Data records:
+ + + + + + +

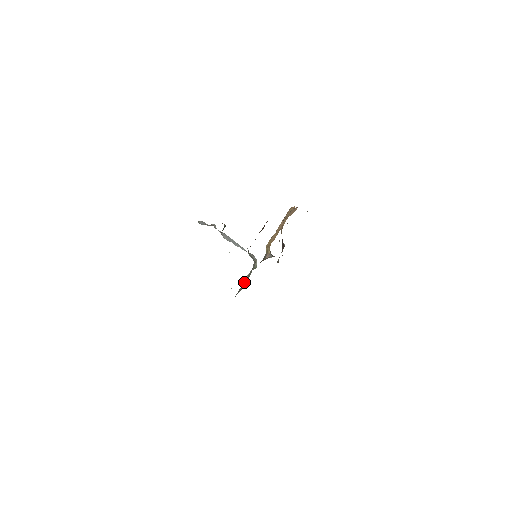
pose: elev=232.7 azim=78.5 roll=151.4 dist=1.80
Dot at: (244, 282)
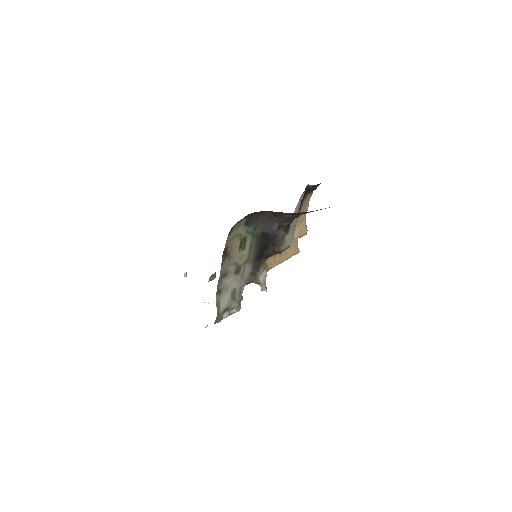
Dot at: (228, 295)
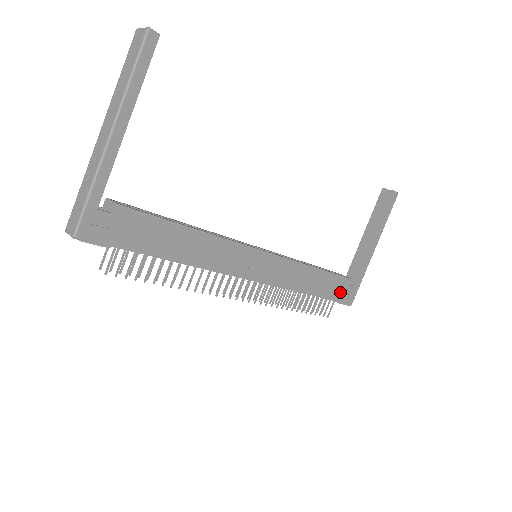
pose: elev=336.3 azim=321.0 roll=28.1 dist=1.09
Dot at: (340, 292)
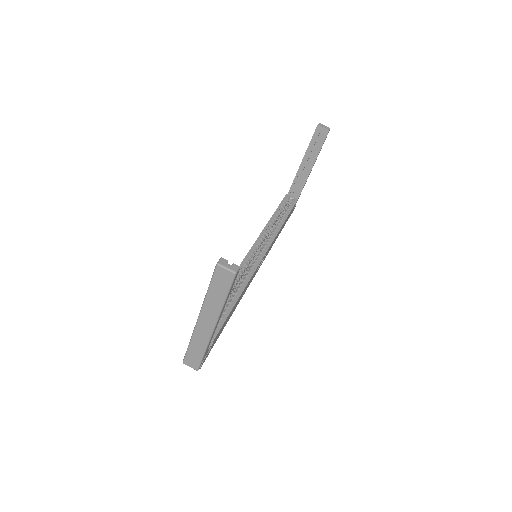
Dot at: occluded
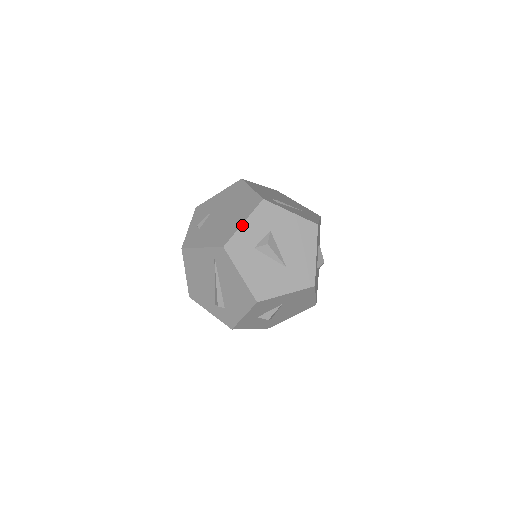
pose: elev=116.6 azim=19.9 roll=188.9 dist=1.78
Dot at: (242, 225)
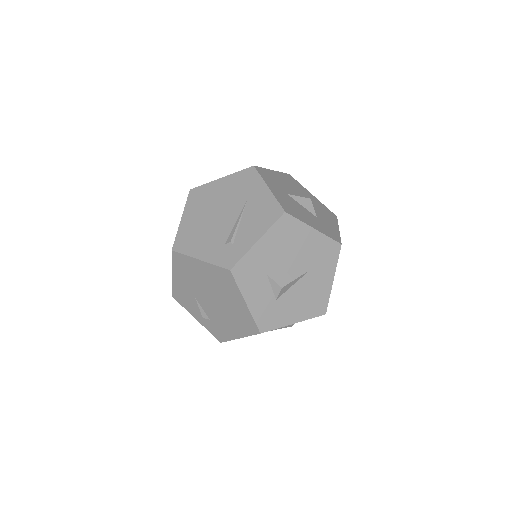
Dot at: (248, 306)
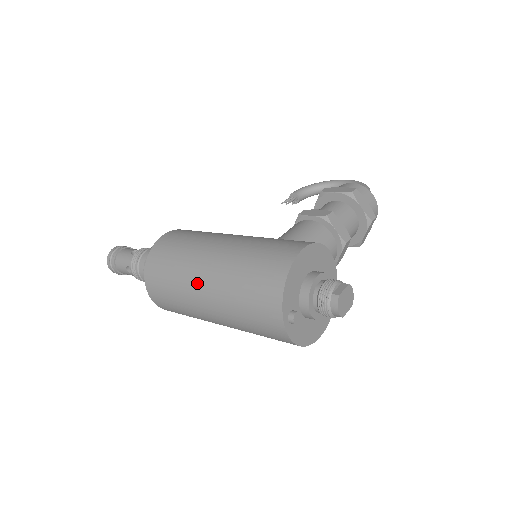
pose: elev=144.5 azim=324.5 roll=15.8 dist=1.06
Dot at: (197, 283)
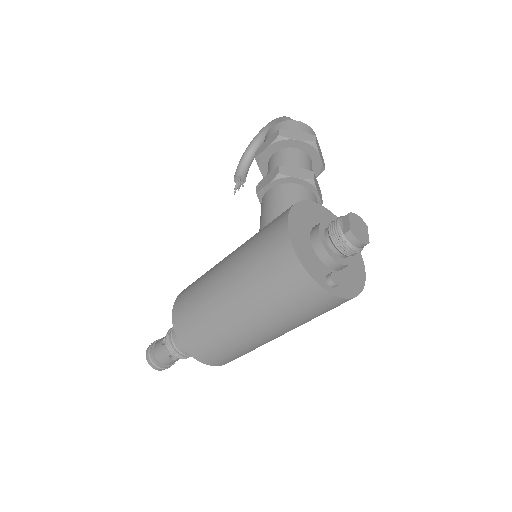
Dot at: (234, 324)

+ + + + + + +

THE TASK >> Please write out every text line of the data above verbatim, leaving out the pictures.

REPLY TO THE TASK >>
pose: elev=232.7 azim=78.5 roll=151.4 dist=1.80
Dot at: (244, 282)
Dot at: (228, 295)
pose: elev=336.3 azim=321.0 roll=28.1 dist=1.09
Dot at: (340, 292)
Dot at: occluded
pose: elev=116.6 azim=19.9 roll=188.9 dist=1.78
Dot at: (242, 225)
Dot at: (248, 306)
pose: elev=144.5 azim=324.5 roll=15.8 dist=1.06
Dot at: (197, 283)
Dot at: (234, 324)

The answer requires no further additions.